There is nothing to solve.

In part 1 you found the velocity as a function of time.

You now want to find the velocity at a particular time.

So, substitute that particular time for the "t" in that function you found, and work out the value of the function.
#7
(Original post by ghostwalker)
Yes.

There is nothing to solve.

In part 1 you found the velocity as a function of time.

You now want to find the velocity at a particular time.

So, substitute that particular time for the "t" in that function you found, and work out the value of the function.
Ok, so the times I found are after 4/3 second and after 4 seconds which would then be substituted into the original function s=t(t-4)^2.

For 4/3 second :

4/3(4/3-4)^2= 256/27 or 9.5 to 1dp.

s= 9.5

For 4 seconds:
4 (4-4)^2=0
s = 0
0
1 year ago
#8
(Original post by JS547)
Ok, so the times I found are after 4/3 second and after 3 seconds which would then be substituted into the original function s=t(t-4)^2.

For 4/3 second :

4/3(4/3-4)^2= 256/27 or 9.5 to 1dp.

s= 9.5

For 3 seconds:
3 (3-4)^2 = 3
s = 3

To be clear does the s represent the velocity ?
"s" represents the displacement - the original formula given in the question.

Velocity, v=ds/dt - the formula you worked out in part 1.

And acceleration a=dv/dt - which you may have used for part 3.

The time mentioned in part 4, is refering to the time worked out in part 3, i.e. when the acceleration is zero.
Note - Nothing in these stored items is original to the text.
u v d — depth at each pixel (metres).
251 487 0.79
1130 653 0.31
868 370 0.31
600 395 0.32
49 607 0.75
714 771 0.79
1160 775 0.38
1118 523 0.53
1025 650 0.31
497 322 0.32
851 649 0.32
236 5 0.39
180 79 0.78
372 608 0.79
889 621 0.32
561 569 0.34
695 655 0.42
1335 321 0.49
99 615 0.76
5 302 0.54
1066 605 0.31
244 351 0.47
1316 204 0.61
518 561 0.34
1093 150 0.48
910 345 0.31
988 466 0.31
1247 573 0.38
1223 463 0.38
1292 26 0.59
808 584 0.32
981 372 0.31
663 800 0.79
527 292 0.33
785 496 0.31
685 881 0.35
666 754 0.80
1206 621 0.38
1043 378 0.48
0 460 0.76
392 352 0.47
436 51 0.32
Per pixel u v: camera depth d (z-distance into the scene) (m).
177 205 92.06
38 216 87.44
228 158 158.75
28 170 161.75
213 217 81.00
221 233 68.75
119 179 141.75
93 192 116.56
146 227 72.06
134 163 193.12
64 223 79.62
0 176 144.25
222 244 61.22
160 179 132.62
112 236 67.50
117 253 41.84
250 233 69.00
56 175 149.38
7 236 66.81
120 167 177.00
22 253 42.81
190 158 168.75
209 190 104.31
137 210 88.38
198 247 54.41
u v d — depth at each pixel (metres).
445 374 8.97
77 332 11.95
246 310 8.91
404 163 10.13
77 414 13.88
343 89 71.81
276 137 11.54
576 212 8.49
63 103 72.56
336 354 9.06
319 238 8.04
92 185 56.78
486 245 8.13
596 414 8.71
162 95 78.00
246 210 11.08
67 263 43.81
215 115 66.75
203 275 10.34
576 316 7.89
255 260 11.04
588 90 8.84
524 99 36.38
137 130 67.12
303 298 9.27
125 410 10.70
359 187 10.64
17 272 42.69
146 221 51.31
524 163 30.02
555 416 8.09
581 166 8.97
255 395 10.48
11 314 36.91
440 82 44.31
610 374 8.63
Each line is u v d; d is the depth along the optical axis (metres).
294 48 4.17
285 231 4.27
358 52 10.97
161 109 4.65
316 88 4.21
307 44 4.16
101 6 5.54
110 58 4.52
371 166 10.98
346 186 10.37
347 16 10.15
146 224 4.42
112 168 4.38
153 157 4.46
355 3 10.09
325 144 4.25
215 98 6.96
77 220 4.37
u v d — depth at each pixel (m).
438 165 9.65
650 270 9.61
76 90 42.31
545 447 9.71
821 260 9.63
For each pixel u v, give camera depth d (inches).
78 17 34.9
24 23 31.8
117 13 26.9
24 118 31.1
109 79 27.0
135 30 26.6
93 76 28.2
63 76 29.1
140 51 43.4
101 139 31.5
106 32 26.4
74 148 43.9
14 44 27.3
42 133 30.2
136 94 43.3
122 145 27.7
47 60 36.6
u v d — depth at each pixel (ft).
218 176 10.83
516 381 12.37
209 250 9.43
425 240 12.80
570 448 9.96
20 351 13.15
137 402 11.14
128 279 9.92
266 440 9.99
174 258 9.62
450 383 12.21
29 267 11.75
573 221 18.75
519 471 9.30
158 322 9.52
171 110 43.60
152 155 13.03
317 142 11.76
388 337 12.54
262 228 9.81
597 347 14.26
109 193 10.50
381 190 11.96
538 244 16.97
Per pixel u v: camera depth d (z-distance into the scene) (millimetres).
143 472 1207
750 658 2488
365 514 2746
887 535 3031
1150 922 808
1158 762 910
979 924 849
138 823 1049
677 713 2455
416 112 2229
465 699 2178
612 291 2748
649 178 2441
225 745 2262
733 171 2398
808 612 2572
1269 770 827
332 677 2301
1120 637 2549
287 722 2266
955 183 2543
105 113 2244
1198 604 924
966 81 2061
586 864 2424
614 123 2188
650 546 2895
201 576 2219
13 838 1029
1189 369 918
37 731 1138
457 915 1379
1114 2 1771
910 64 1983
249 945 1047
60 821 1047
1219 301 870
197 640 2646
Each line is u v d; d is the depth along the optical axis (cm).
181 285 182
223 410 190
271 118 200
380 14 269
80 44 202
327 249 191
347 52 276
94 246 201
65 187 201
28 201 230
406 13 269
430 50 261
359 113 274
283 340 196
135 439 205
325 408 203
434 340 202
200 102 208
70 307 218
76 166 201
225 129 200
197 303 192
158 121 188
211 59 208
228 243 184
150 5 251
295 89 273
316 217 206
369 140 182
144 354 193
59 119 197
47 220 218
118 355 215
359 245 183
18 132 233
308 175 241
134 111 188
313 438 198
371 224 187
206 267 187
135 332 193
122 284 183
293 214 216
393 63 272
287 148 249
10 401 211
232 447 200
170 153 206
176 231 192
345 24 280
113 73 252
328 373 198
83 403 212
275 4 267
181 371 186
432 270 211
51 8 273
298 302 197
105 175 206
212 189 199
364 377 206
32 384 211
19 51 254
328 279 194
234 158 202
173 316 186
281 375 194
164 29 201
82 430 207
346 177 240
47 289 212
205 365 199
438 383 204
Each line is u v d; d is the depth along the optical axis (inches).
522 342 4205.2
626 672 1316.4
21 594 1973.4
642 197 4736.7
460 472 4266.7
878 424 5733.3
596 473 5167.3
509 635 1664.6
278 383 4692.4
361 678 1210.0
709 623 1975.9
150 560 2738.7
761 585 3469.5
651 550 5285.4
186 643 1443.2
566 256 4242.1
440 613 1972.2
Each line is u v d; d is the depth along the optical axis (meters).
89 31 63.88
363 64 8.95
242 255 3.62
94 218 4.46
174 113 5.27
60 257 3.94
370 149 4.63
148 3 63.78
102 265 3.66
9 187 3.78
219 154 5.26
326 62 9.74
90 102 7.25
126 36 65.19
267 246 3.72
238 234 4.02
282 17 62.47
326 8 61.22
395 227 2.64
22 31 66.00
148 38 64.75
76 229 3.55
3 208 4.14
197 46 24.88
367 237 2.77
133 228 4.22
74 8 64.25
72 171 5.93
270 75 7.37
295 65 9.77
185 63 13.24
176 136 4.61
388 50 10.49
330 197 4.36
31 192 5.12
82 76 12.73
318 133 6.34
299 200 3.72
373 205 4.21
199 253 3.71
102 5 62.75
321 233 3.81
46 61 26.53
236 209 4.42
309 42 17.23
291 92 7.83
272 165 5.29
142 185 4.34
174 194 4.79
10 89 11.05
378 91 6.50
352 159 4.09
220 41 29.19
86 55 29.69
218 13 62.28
And that should be 8/3 by my calculations.

Note: Don't know where you time of 3 comes from, as it's not the answer to any part of the question. Part 1 should have times of 4/3 and 4.
#9
(Original post by ghostwalker)
"s" represents the displacement - the original formula given in the question.

Velocity, v=ds/dt - the formula you worked out in part 1.

And acceleration a=dv/dt - which you may have used for part 3.

The time mentioned in part 4, is refering to the time worked out in part 3, i.e. when the acceleration is zero. And that should be 8/3 by my calculations.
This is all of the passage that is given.